Great Western Renews Bid to Acquire Citadel : Proposes Stock Exchange Valued at $145 Million

Times Staff Writer

Great Western Financial Corp. said Thursday that it has renewed its bid to acquire Citadel Holding, parent company of Fidelity Federal Savings & Loan Assn., through an exchange of stock worth $145 million.

Great Western said it plans a tender offer for all outstanding shares of Citadel, setting the stage for what may turn into a takeover battle between two Southern California-based savings and loan companies that have been feuding openly for months.

Citadel officials could not be reached for comment. But attorney Terry Christensen, representing Alfred Roven, a director and major shareholder of Citadel, termed the move "just another attempt by Great Western to bully Citadel."

Great Western's move is the latest chapter in a courtship-gone-awry that began last May when the two companies announced a definitive agreement to merge.

In the ensuing months, the merger went on the rocks because Citadel's investment banker declined to endorse the deal, Citadel Chairman Spencer Scott resigned suddenly for undisclosed reasons, and Great Western filed suit, charging Citadel with violating terms of the merger pact.

Now Great Western says it is planning a tender offer for Citadel's about 3.5 million outstanding shares of common stock. Terms of the offer call for Citadel shareholders to receive 1.2 shares of Great Western stock for each share they own of Citadel.

Value Has Increased

Great Western confirmed that it decided to proceed with a tender offer after it failed to get Citadel to agree to revive the old merger agreement. The terms of the two offers are identical, but the value of the proposed deal has gone up about $36 million because of appreciation in Great Western's stock.

Great Western's stock closed Thursday at $34.625, up 12.5 cents a share, while Citadel's shares closed at $39.75, up $1. Most of Citadel's shares are believed to be held by professional stock traders, known as arbitrageurs, who bought the stock anticipating that it would rise in value because of the merger.

Jonathan Gray, financial analyst at Sanford C. Bernstein & Co. in New York, said the deal "appears to be reasonable for Citadel's shareholders. If you're going to receive anyone's stock, Great Western's is the one to have." On Wednesday, Great Western reported record earnings of $202 million.
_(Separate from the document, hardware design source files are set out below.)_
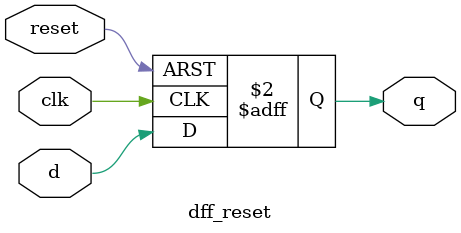
<source format=v>
module dff_reset(clk, reset, d, q);

	input wire clk, reset, d;
	output reg q;

	always @(posedge clk, posedge reset)
		if (reset)
			q <= 1'b0;
		else
			q <= d;
endmodule

</source>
Christensen, however, suggested that the offer is inadequate and noted that "it looks like" a takeover battle is in the works. "We're simply saying we're going to be victimized by Great Western," he said.

Displeased by Remarks

"I think Mr. Christensen's remarks are unfortunate," said Great Western spokesman Clifford A. Miller, also a company director. "Great Western is simply saying we want to finalize a transaction that has already been agreed to by both companies."

Great Western said it wanted the merger because of Citadel's extensive branch office network in Southern California and its large portfolio of adjustable-rate mortgage loans. Miller noted that the merger can be consummated quickly because it has already been approved by federal savings and loan regulators.

If the tender offer is successful, Great Western will add about $3 billion in assets and 29 branch offices to its already formidable holdings. Based in Beverly Hills, Great Western has assets of $25.5 billion and about 250 branch offices throughout California.